A Short History of Tractors in Ukrainian
By Marina Lewycka

Published by Viking
Cost €19.25

Don't be put off by the title of this book–it's not about the history of tractors in the Ukraine. Rather, Nikolai, a character in the novel, is attempting to write on the subject. He is an elderly widower who grew up in the Ukraine, and is a retired engineer. As a younger man he migrated to England with his wife and two daughters and has lived there for a long number of years.

The problem is, he has struck up a relationship with Valentina–a voluptuous blonde from his homeland. She is years younger, but he intends to marry her. He describes her as 'Botticelli's Venus rising from the waves. Golden hair. Charming eyes. Superior breasts.' It is obvious from the start that the blonde is a gold-digger. She wants 'to make a new life for herself and her son in the west, a good life, with good job, good money, nice car–absolutely no Lada, no Skoda–good education for her son – must be Oxford Cambridge, nothing less'.
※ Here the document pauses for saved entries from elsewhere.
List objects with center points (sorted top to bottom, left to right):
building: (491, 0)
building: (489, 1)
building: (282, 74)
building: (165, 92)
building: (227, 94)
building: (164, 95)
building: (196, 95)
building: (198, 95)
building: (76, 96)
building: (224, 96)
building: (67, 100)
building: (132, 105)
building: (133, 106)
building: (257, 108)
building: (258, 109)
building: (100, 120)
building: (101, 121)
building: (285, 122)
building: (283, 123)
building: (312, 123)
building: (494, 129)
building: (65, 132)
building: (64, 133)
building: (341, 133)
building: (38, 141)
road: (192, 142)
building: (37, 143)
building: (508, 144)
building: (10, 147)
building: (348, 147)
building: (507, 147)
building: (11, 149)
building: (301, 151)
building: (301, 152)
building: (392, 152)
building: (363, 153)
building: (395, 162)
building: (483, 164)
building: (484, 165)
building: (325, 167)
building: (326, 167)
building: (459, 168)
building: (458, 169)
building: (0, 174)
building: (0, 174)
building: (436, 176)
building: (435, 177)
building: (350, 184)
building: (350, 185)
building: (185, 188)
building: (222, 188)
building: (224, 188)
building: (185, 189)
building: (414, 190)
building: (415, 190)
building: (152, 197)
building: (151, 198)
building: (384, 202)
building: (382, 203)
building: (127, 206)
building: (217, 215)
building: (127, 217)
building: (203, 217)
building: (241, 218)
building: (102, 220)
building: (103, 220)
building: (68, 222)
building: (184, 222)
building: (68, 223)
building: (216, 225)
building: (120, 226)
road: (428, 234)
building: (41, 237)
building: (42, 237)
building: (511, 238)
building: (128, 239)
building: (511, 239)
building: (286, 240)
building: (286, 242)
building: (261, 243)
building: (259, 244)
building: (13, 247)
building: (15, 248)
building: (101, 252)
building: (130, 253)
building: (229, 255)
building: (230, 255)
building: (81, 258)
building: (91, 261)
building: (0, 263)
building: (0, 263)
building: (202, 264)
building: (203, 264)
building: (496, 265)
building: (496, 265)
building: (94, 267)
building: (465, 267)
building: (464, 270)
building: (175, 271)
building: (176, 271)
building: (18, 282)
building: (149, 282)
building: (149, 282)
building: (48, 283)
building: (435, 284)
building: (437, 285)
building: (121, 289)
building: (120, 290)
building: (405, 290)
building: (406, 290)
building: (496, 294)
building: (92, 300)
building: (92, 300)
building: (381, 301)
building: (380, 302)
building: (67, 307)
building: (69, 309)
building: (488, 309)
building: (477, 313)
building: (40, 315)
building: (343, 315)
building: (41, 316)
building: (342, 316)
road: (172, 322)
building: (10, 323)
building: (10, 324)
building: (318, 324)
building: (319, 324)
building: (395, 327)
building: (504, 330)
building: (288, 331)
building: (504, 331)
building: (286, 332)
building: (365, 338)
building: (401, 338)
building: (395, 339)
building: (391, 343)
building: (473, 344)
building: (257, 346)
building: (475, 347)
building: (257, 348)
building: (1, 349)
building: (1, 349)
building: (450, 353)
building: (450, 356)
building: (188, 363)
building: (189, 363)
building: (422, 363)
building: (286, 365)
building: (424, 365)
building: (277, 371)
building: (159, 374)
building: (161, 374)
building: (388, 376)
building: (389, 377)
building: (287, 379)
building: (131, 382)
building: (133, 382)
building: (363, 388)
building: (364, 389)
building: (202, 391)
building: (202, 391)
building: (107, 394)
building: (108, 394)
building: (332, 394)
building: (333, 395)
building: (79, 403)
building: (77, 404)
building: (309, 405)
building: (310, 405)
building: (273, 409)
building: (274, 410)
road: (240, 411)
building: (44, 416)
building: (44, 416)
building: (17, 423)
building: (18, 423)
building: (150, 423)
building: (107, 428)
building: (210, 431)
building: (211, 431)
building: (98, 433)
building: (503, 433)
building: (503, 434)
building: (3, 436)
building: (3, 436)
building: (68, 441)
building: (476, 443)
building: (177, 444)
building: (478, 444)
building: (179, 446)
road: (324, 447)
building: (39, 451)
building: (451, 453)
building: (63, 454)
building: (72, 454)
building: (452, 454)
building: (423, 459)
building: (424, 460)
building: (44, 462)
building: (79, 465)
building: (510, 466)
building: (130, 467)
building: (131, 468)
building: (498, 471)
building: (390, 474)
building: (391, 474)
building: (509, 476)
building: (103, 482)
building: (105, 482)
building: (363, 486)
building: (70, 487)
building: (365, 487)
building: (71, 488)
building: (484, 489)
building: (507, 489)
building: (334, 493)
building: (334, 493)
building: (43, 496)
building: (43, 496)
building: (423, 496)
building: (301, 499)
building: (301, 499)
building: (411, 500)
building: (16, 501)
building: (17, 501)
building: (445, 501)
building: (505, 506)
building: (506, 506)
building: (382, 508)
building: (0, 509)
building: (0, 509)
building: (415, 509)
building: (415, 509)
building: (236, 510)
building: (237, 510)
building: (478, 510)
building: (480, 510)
He communicates all this in glowing terms to Nadia, one of his two daughters. Imagine Nadia's consternation when he tells her that this woman 'sits on his lap and allows him to fondle her breasts.' Nikolai has it all worked out and the two daughters, who have not spoken to each other for two years–since the death of their mother– are now thrown into confusion and have to work together to save their father from himself and from this awful woman who has burst into their lives

Essentially this is an amusing book. The father marries his Ukrainian blonde despite his daughters' protestations and thereby lands himself in a series of predictable tragic/comic situations.

There is the incident of the 'roller'. He rings Nadia to tell her that there is a 'roller sitting in the garden on the lawn'. The Roller turns out to be a Rolls-Royce. "Valentina has achieved the apogee of her dreams of life in the West–she is the owner of a Rolls- Royce.' The fact that its suspension is gone, and that it sits on the lawn 'like a swan with a broken wing,' is of no consequence. Nadia's father has spent £500 for a heap of junk–useful only as an abode for the family cat. Like so many episodes in this novel, it is sad, but very funny in the reporting of it.

This is a book about tensions within a family, culture differences and how people use and abuse each other. It is also about vulnerability and the survival of the human spirit.

By virtue of the author's light, comic touch, this book is a pageturner. Nevertheless it is also an astute commentary on human nature and on some of the difficulties facing a multicultural European community. It is altogether a tour de force for a first-time novelist.